- Born: 21 November 1953 (age 72) Birmingham, Warwickshire, England
- Education: The King's School, Worcester
- Occupations: Journalist, correspondent, media advisor
- Employer: ITN (1982–2004)
- Known for: Journalist and media consultant

= Mark Webster (journalist) =

British journalist, correspondent for ITN

Mark Webster (born 1953) is an English journalist of over thirty years' standing. He is a former correspondent for Independent Television News, having worked for the company for over twenty years. He was its Industrial Correspondent, Northern Correspondent, Political Correspondent, Business Correspondent, Business Editor, Moscow Correspondent, Ireland Correspondent and a presenter of the ITV Morning News. He was also news correspondent for five news, at the time produced by Sky News for Channel five television.

==Early life==
Webster was born on 21 November 1953 in Birmingham, Warwickshire.

==Education==
Webster was educated at the King's School, a boarding independent school for boys (now a co-educational day school) in the county town of Worcester in Worcestershire, between the years 1962–1972, where he was a day pupil at Wulstan House.

==Life and career==
After leaving school, Webster joined the Gloucestershire Echo newspaper. After a year on the paper, he moved to Paris where he worked as a freelance broadcaster and journalist. On his return to London, he joined the London Evening Standard as a leader writer. In 1977, he joined the Financial Times and became its Africa Correspondent, and then its Industrial Correspondent.

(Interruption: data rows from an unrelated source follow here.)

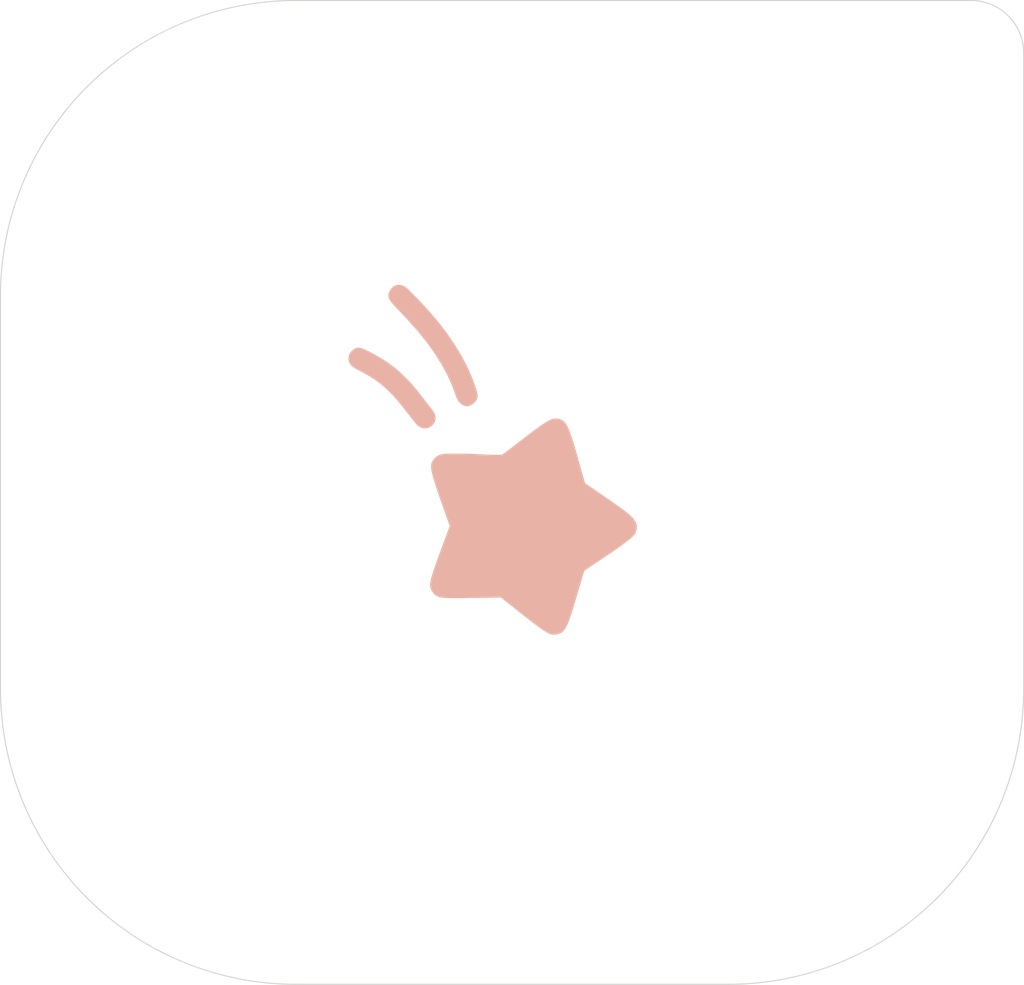
<source format=kicad_pcb>
(kicad_pcb (version 20171130) (host pcbnew 5.1.10-88a1d61d58~88~ubuntu18.04.1)

  (general
    (thickness 1.6)
    (drawings 8)
    (tracks 0)
    (zones 0)
    (modules 5)
    (nets 1)
  )

  (page A2)
  (layers
    (0 F.Cu signal)
    (31 B.Cu signal)
    (32 B.Adhes user)
    (33 F.Adhes user)
    (34 B.Paste user)
    (35 F.Paste user)
    (36 B.SilkS user)
    (37 F.SilkS user)
    (38 B.Mask user)
    (39 F.Mask user)
    (40 Dwgs.User user)
    (41 Cmts.User user)
    (42 Eco1.User user)
    (43 Eco2.User user)
    (44 Edge.Cuts user)
    (45 Margin user)
    (46 B.CrtYd user)
    (47 F.CrtYd user)
    (48 B.Fab user)
    (49 F.Fab user)
  )

  (setup
    (last_trace_width 0.25)
    (trace_clearance 0.2)
    (zone_clearance 0.508)
    (zone_45_only yes)
    (trace_min 0.2)
    (via_size 0.8)
    (via_drill 0.4)
    (via_min_size 0.4)
    (via_min_drill 0.3)
    (uvia_size 0.3)
    (uvia_drill 0.1)
    (uvias_allowed no)
    (uvia_min_size 0.2)
    (uvia_min_drill 0.1)
    (edge_width 0.1)
    (segment_width 0.2)
    (pcb_text_width 0.3)
    (pcb_text_size 1.5 1.5)
    (mod_edge_width 0.15)
    (mod_text_size 1 1)
    (mod_text_width 0.15)
    (pad_size 1.6 2.2)
    (pad_drill 0)
    (pad_to_mask_clearance 0)
    (aux_axis_origin 0 0)
    (visible_elements FFFFF77F)
    (pcbplotparams
      (layerselection 0x010fc_ffffffff)
      (usegerberextensions false)
      (usegerberattributes false)
      (usegerberadvancedattributes false)
      (creategerberjobfile false)
      (excludeedgelayer true)
      (linewidth 0.100000)
      (plotframeref false)
      (viasonmask false)
      (mode 1)
      (useauxorigin false)
      (hpglpennumber 1)
      (hpglpenspeed 20)
      (hpglpendiameter 15.000000)
      (psnegative false)
      (psa4output false)
      (plotreference true)
      (plotvalue true)
      (plotinvisibletext false)
      (padsonsilk false)
      (subtractmaskfromsilk false)
      (outputformat 1)
      (mirror false)
      (drillshape 0)
      (scaleselection 1)
      (outputdirectory "gbr/"))
  )

  (net 0 "")

  (net_class Default "This is the default net class."
    (clearance 0.2)
    (trace_width 0.25)
    (via_dia 0.8)
    (via_drill 0.4)
    (uvia_dia 0.3)
    (uvia_drill 0.1)
  )

  (module silkscreens:eveningstarstar (layer F.Cu) (tedit 6240CAAB) (tstamp 6241000F)
    (at 94.45625 -190.5)
    (fp_text reference G*** (at 0 0) (layer F.SilkS) hide
      (effects (font (size 1.524 1.524) (thickness 0.3)))
    )
    (fp_text value LOGO (at 0.75 0) (layer F.SilkS) hide
      (effects (font (size 1.524 1.524) (thickness 0.3)))
    )
    (fp_poly (pts (xy -10.685818 -20.989056) (xy -10.578743 -20.925863) (xy -10.394532 -20.781382) (xy -10.115367 -20.527201)
      (xy -9.758246 -20.180667) (xy -9.340166 -19.759126) (xy -8.878126 -19.279924) (xy -8.389122 -18.760407)
      (xy -7.890152 -18.217921) (xy -7.496069 -17.78) (xy -6.424228 -16.508284) (xy -5.42008 -15.181311)
      (xy -4.502837 -13.828123) (xy -3.691713 -12.477765) (xy -3.005921 -11.15928) (xy -2.75786 -10.617389)
      (xy -2.498344 -10.001124) (xy -2.265144 -9.401736) (xy -2.067386 -8.846316) (xy -1.914198 -8.361952)
      (xy -1.814705 -7.975732) (xy -1.778034 -7.714746) (xy -1.778 -7.708993) (xy -1.858934 -7.31899)
      (xy -2.086916 -6.964996) (xy -2.439713 -6.678738) (xy -2.537457 -6.625166) (xy -2.81482 -6.498391)
      (xy -3.027447 -6.452062) (xy -3.254691 -6.477678) (xy -3.444644 -6.527959) (xy -3.795396 -6.71197)
      (xy -4.099291 -7.030842) (xy -4.326261 -7.45094) (xy -4.363683 -7.556063) (xy -4.853462 -8.897534)
      (xy -5.449598 -10.220399) (xy -6.159882 -11.536461) (xy -6.992103 -12.857523) (xy -7.954052 -14.195388)
      (xy -9.053517 -15.561859) (xy -10.29829 -16.968739) (xy -11.215802 -17.938124) (xy -11.689301 -18.432823)
      (xy -12.050957 -18.830752) (xy -12.311721 -19.151744) (xy -12.482539 -19.41563) (xy -12.57436 -19.642244)
      (xy -12.598134 -19.851418) (xy -12.564809 -20.062984) (xy -12.49877 -20.262123) (xy -12.259599 -20.691701)
      (xy -11.935043 -20.987368) (xy -11.548777 -21.140939) (xy -11.124477 -21.14423) (xy -10.685818 -20.989056)) (layer B.SilkS) (width 0.01))
    (fp_poly (pts (xy -15.921016 -13.507551) (xy -15.578549 -13.392335) (xy -15.143131 -13.194946) (xy -14.756717 -12.998702)
      (xy -13.650193 -12.385016) (xy -12.655837 -11.751254) (xy -11.745124 -11.072957) (xy -10.889527 -10.325666)
      (xy -10.060521 -9.484923) (xy -9.229579 -8.52627) (xy -8.575358 -7.69874) (xy -8.250583 -7.275819)
      (xy -7.939133 -6.873535) (xy -7.664405 -6.521865) (xy -7.449796 -6.250788) (xy -7.336191 -6.11099)
      (xy -7.143158 -5.844533) (xy -6.987668 -5.568482) (xy -6.93956 -5.451585) (xy -6.874713 -5.018269)
      (xy -6.954612 -4.615083) (xy -7.15479 -4.265704) (xy -7.450781 -3.993811) (xy -7.818119 -3.823083)
      (xy -8.23234 -3.777198) (xy -8.593667 -3.850693) (xy -8.726462 -3.90444) (xy -8.854255 -3.976834)
      (xy -8.991173 -4.083295) (xy -9.151346 -4.239241) (xy -9.3489 -4.460089) (xy -9.597965 -4.761258)
      (xy -9.912669 -5.158166) (xy -10.30714 -5.666231) (xy -10.570082 -6.007557) (xy -11.335386 -6.965834)
      (xy -12.061029 -7.791162) (xy -12.773713 -8.506381) (xy -13.500137 -9.13433) (xy -14.267001 -9.697848)
      (xy -15.101006 -10.219776) (xy -16.028851 -10.722954) (xy -16.160111 -10.789364) (xy -16.511183 -10.981067)
      (xy -16.826658 -11.180744) (xy -17.059168 -11.357227) (xy -17.129835 -11.427417) (xy -17.349868 -11.807804)
      (xy -17.422597 -12.221958) (xy -17.355834 -12.635725) (xy -17.15739 -13.014956) (xy -16.835077 -13.325496)
      (xy -16.673453 -13.422707) (xy -16.440194 -13.516483) (xy -16.198806 -13.546849) (xy -15.921016 -13.507551)) (layer B.SilkS) (width 0.01))
    (fp_poly (pts (xy 7.834498 -4.96574) (xy 8.086886 -4.919689) (xy 8.312411 -4.84695) (xy 8.517006 -4.735522)
      (xy 8.706604 -4.573406) (xy 8.887137 -4.348602) (xy 9.064538 -4.049111) (xy 9.24474 -3.662933)
      (xy 9.433675 -3.178069) (xy 9.637276 -2.582519) (xy 9.861476 -1.864284) (xy 10.112207 -1.011364)
      (xy 10.395402 -0.011759) (xy 10.53962 0.505709) (xy 10.70609 1.103634) (xy 10.857793 1.645511)
      (xy 10.988889 2.110731) (xy 11.093542 2.478684) (xy 11.165915 2.728757) (xy 11.20017 2.840341)
      (xy 11.201931 2.844224) (xy 11.273157 2.893361) (xy 11.46672 3.026334) (xy 11.765284 3.231249)
      (xy 12.151512 3.496211) (xy 12.608065 3.809324) (xy 13.117608 4.158693) (xy 13.292667 4.278704)
      (xy 14.091523 4.828408) (xy 14.762818 5.295389) (xy 15.320423 5.690042) (xy 15.778209 6.022758)
      (xy 16.150048 6.303933) (xy 16.449811 6.543959) (xy 16.691369 6.753229) (xy 16.888594 6.942137)
      (xy 16.991503 7.050124) (xy 17.31851 7.5039) (xy 17.477403 7.970754) (xy 17.467812 8.448526)
      (xy 17.309012 8.897532) (xy 17.183075 9.086522) (xy 16.975563 9.312649) (xy 16.677147 9.583196)
      (xy 16.278501 9.905442) (xy 15.770297 10.286668) (xy 15.143207 10.734155) (xy 14.387905 11.255183)
      (xy 13.651862 11.752112) (xy 11.122938 13.446578) (xy 10.859049 14.322122) (xy 10.751983 14.679492)
      (xy 10.60965 15.157691) (xy 10.444402 15.715052) (xy 10.268592 16.309902) (xy 10.094572 16.900574)
      (xy 10.077141 16.95986) (xy 9.805448 17.868774) (xy 9.567325 18.627895) (xy 9.356263 19.251951)
      (xy 9.165756 19.75567) (xy 8.989295 20.153781) (xy 8.820372 20.461012) (xy 8.652479 20.692092)
      (xy 8.479109 20.861748) (xy 8.300291 20.981155) (xy 7.84603 21.154372) (xy 7.379573 21.199784)
      (xy 7.012914 21.131621) (xy 6.772844 21.024779) (xy 6.460566 20.846164) (xy 6.067416 20.589589)
      (xy 5.584732 20.24887) (xy 5.003851 19.817819) (xy 4.31611 19.29025) (xy 3.512847 18.659977)
      (xy 3.163111 18.382385) (xy 1.034555 16.688266) (xy -2.383833 16.739349) (xy -3.326418 16.752238)
      (xy -4.115756 16.759403) (xy -4.767875 16.759521) (xy -5.298805 16.751272) (xy -5.724574 16.733333)
      (xy -6.061212 16.704384) (xy -6.324747 16.663101) (xy -6.531208 16.608163) (xy -6.696624 16.538249)
      (xy -6.837024 16.452037) (xy -6.951331 16.362717) (xy -7.154408 16.145845) (xy -7.342834 15.873139)
      (xy -7.379957 15.805309) (xy -7.458555 15.62695) (xy -7.510695 15.437756) (xy -7.532897 15.223387)
      (xy -7.521678 14.969503) (xy -7.47356 14.661764) (xy -7.38506 14.285828) (xy -7.252698 13.827356)
      (xy -7.072993 13.272008) (xy -6.842465 12.605442) (xy -6.557633 11.813319) (xy -6.215015 10.881299)
      (xy -6.127372 10.644825) (xy -5.160602 8.039316) (xy -5.679702 6.580825) (xy -6.067508 5.486094)
      (xy -6.398935 4.53738) (xy -6.677271 3.722229) (xy -6.905809 3.028185) (xy -7.087839 2.442794)
      (xy -7.226651 1.953603) (xy -7.325536 1.548155) (xy -7.387784 1.213998) (xy -7.416687 0.938675)
      (xy -7.415535 0.709734) (xy -7.387618 0.514718) (xy -7.336228 0.341175) (xy -7.331567 0.328804)
      (xy -7.100345 -0.062611) (xy -6.753981 -0.387642) (xy -6.345812 -0.596918) (xy -6.324332 -0.603579)
      (xy -6.001075 -0.666563) (xy -5.520191 -0.708508) (xy -4.879717 -0.729433) (xy -4.07769 -0.729358)
      (xy -3.112146 -0.708302) (xy -1.981122 -0.666284) (xy -1.608667 -0.649567) (xy -0.859163 -0.615423)
      (xy -0.260096 -0.590267) (xy 0.207197 -0.574158) (xy 0.561376 -0.567151) (xy 0.821103 -0.569305)
      (xy 1.00504 -0.580677) (xy 1.131848 -0.601324) (xy 1.220189 -0.631304) (xy 1.27 -0.658417)
      (xy 1.3918 -0.744542) (xy 1.627281 -0.919647) (xy 1.956561 -1.168623) (xy 2.359759 -1.476358)
      (xy 2.816993 -1.827743) (xy 3.302 -2.20272) (xy 4.131834 -2.842455) (xy 4.843443 -3.381715)
      (xy 5.449073 -3.827964) (xy 5.960969 -4.188668) (xy 6.391377 -4.471292) (xy 6.752543 -4.683301)
      (xy 7.056713 -4.832159) (xy 7.316133 -4.925332) (xy 7.543047 -4.970286) (xy 7.749703 -4.974484)
      (xy 7.834498 -4.96574)) (layer B.SilkS) (width 0.01))
  )

  (module MountingHole:MountingHole_2.2mm_M2 (layer F.Cu) (tedit 56D1B4CB) (tstamp 6240C579)
    (at 147.8 -149)
    (descr "Mounting Hole 2.2mm, no annular, M2")
    (tags "mounting hole 2.2mm no annular m2")
    (attr virtual)
    (fp_text reference REF** (at 0 -3.2) (layer F.SilkS) hide
      (effects (font (size 1 1) (thickness 0.15)))
    )
    (fp_text value MountingHole_2.2mm_M2 (at 0 3.2) (layer F.Fab)
      (effects (font (size 1 1) (thickness 0.15)))
    )
    (fp_circle (center 0 0) (end 2.45 0) (layer F.CrtYd) (width 0.05))
    (fp_circle (center 0 0) (end 2.2 0) (layer Cmts.User) (width 0.15))
    (fp_text user %R (at 0.3 0) (layer F.Fab)
      (effects (font (size 1 1) (thickness 0.15)))
    )
    (pad 1 np_thru_hole circle (at 0 0) (size 2.2 2.2) (drill 2.2) (layers *.Cu *.Mask))
  )

  (module MountingHole:MountingHole_2.2mm_M2 (layer F.Cu) (tedit 56D1B4CB) (tstamp 6240C553)
    (at 46.4 -149.1)
    (descr "Mounting Hole 2.2mm, no annular, M2")
    (tags "mounting hole 2.2mm no annular m2")
    (attr virtual)
    (fp_text reference REF** (at 0 -3.2) (layer F.SilkS) hide
      (effects (font (size 1 1) (thickness 0.15)))
    )
    (fp_text value MountingHole_2.2mm_M2 (at 0 3.2) (layer F.Fab)
      (effects (font (size 1 1) (thickness 0.15)))
    )
    (fp_circle (center 0 0) (end 2.2 0) (layer Cmts.User) (width 0.15))
    (fp_circle (center 0 0) (end 2.45 0) (layer F.CrtYd) (width 0.05))
    (fp_text user %R (at 0.3 0) (layer F.Fab)
      (effects (font (size 1 1) (thickness 0.15)))
    )
    (pad 1 np_thru_hole circle (at 0 0) (size 2.2 2.2) (drill 2.2) (layers *.Cu *.Mask))
  )

  (module MountingHole:MountingHole_2.2mm_M2 (layer F.Cu) (tedit 56D1B4CB) (tstamp 6240C4ED)
    (at 150.8 -225.2)
    (descr "Mounting Hole 2.2mm, no annular, M2")
    (tags "mounting hole 2.2mm no annular m2")
    (attr virtual)
    (fp_text reference REF** (at 0 -3.2) (layer F.SilkS) hide
      (effects (font (size 1 1) (thickness 0.15)))
    )
    (fp_text value MountingHole_2.2mm_M2 (at 0 3.2) (layer F.Fab) hide
      (effects (font (size 1 1) (thickness 0.15)))
    )
    (fp_circle (center 0 0) (end 2.2 0) (layer Cmts.User) (width 0.15))
    (fp_circle (center 0 0) (end 2.45 0) (layer F.CrtYd) (width 0.05))
    (fp_text user %R (at 0.3 0) (layer F.Fab) hide
      (effects (font (size 1 1) (thickness 0.15)))
    )
    (pad 1 np_thru_hole circle (at 0 0) (size 2.2 2.2) (drill 2.2) (layers *.Cu *.Mask))
  )

  (module MountingHole:MountingHole_2.2mm_M2 (layer F.Cu) (tedit 56D1B4CB) (tstamp 6240C4D7)
    (at 44.7 -225.2)
    (descr "Mounting Hole 2.2mm, no annular, M2")
    (tags "mounting hole 2.2mm no annular m2")
    (attr virtual)
    (fp_text reference REF** (at 0 -3.2) (layer F.SilkS) hide
      (effects (font (size 1 1) (thickness 0.15)))
    )
    (fp_text value MountingHole_2.2mm_M2 (at 0 3.2) (layer F.Fab)
      (effects (font (size 1 1) (thickness 0.15)))
    )
    (fp_circle (center 0 0) (end 2.45 0) (layer F.CrtYd) (width 0.05))
    (fp_circle (center 0 0) (end 2.2 0) (layer Cmts.User) (width 0.15))
    (fp_text user %R (at 0.3 0) (layer F.Fab)
      (effects (font (size 1 1) (thickness 0.15)))
    )
    (pad 1 np_thru_hole circle (at 0 0) (size 2.2 2.2) (drill 2.2) (layers *.Cu *.Mask))
  )

  (gr_arc (start 123.03125 -162.71875) (end 123.03125 -127) (angle -90) (layer Edge.Cuts) (width 0.12) (tstamp 62407CE2))
  (gr_arc (start 70.64375 -162.71875) (end 34.925 -162.71875) (angle -90) (layer Edge.Cuts) (width 0.12) (tstamp 62407CD8))
  (gr_arc (start 70.64375 -210.34375) (end 70.64375 -246.0625) (angle -90) (layer Edge.Cuts) (width 0.12))
  (gr_arc (start 152.4 -239.7125) (end 158.75 -239.7125) (angle -90) (layer Edge.Cuts) (width 0.12))
  (gr_line (start 34.925 -210.34375) (end 34.925 -162.71875) (layer Edge.Cuts) (width 0.12) (tstamp 624069BB))
  (gr_line (start 123.03125 -127) (end 70.64375 -127) (layer Edge.Cuts) (width 0.12) (tstamp 624069B8))
  (gr_line (start 158.75 -162.71875) (end 158.75 -239.7125) (layer Edge.Cuts) (width 0.12) (tstamp 624069B5))
  (gr_line (start 70.64375 -246.0625) (end 152.4 -246.0625) (layer Edge.Cuts) (width 0.12))

)

</source>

In September 1982, Webster joined Independent Television News as a scriptwriter for ITN's Channel 4 News, and in 1983 became ITN Industrial Correspondent for ITN programmes on ITV. He reported extensively on the year-long miners' strike, the arrest of Arthur Scargill and the miners' subsequent return to work. In September 1987, he was appointed ITN's Northern Correspondent.

In 1990, Webster became ITN Political Correspondent, based at ITN's Westminster bureau, covering the 1992 General Election and the political troubles facing John Major's Government after his re-election with a much-reduced Conservative majority. In March 1994, he became ITN Business Correspondent, followed by ITN Business Editor in 1995.

In 1998, Webster became ITN Moscow Correspondent, reporting on the political problems of Boris Yeltsin and Russian-US relations, and in 2000, became ITN Ireland Correspondent.

In 2003, Webster became a presenter of the ITV Morning News and a News Correspondent based in the UK. In 2005, he became a news correspondent at five news, with its news content provided by Sky News.

In June 2007, Webster became a senior media spokesman for Menzies Campbell, the then-leader of the Liberal Democrats, working alongside Puja Darbari, Sir Menzies's Press Secretary and Communications Director Jon Oates. Sir Menzies said: "Mark is a highly experienced journalist and I am delighted that he has agreed to join our communications team. He has the perfect experience for this role and I know that he will make a significant contribution to our communications as we prepare for the next general election."

In 2008, Webster became Director of Communications for the Charities Aid Foundation, and in 2012, a Strategic Communications Associate for the Thomson (Media) Foundation.